Pete, welcome to The Sunday Daily.

**Pete Wells** (3:35)
Thank you.

**Michael Barbaro** (3:37)
I just have to say that this single raisin routine, this exercise you put us through, it feels very far from the relationship with food that defined the last decade of your life and your career as the restaurant critic for the Times. And it seems like you're changed.

**Pete Wells** (3:59)
Well, I used to eat a lot more than one raisin.
And I didn't think particularly about whether I wanted that raisin or needed that raisin or whether that raisin was going to fill me up. I used to ignore a lot of messages that I was getting from my body. And those messages might have told me to slow down, might have told me to eat less, but I couldn't afford to listen to them. And if I had continued that way, it would have been a disaster for me. I was in so much trouble from basically pretending that I could eat and eat and eat with no consequence.

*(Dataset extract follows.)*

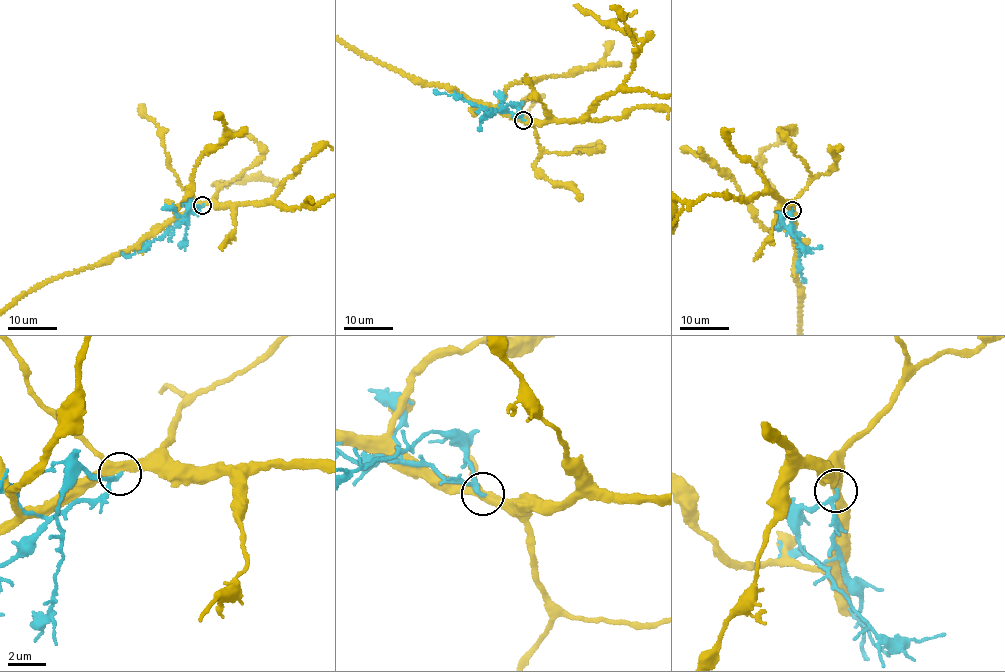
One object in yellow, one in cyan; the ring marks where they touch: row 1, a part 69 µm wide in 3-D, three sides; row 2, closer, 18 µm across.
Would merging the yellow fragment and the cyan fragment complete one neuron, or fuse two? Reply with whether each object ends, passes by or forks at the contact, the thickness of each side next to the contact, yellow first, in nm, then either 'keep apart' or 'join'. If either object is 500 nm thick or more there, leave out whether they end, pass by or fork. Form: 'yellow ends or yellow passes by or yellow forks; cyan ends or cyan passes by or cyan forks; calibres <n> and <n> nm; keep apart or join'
yellow forks; cyan passes by; calibres 400 and 180 nm; keep apart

**Michael Barbaro** (4:48)
So that's really what I wanted you to come here and talk about. Those consequences and what you have done to address them. So I wonder if you could go back to the beginning of all of this. How did this start for you?

**Pete Wells** (5:07)
Well, on New Year's Day, 2024, I was sitting in a sauna with a doctor. I was at a party. The doctor was at the party and the host of the party has a sauna in the back of his house. So I was sitting there in my bathing suit, chatting with this guy about how the health industry is changing and how journalism is changing. And I thought we were having a perfectly pleasant conversation and I had charmed him.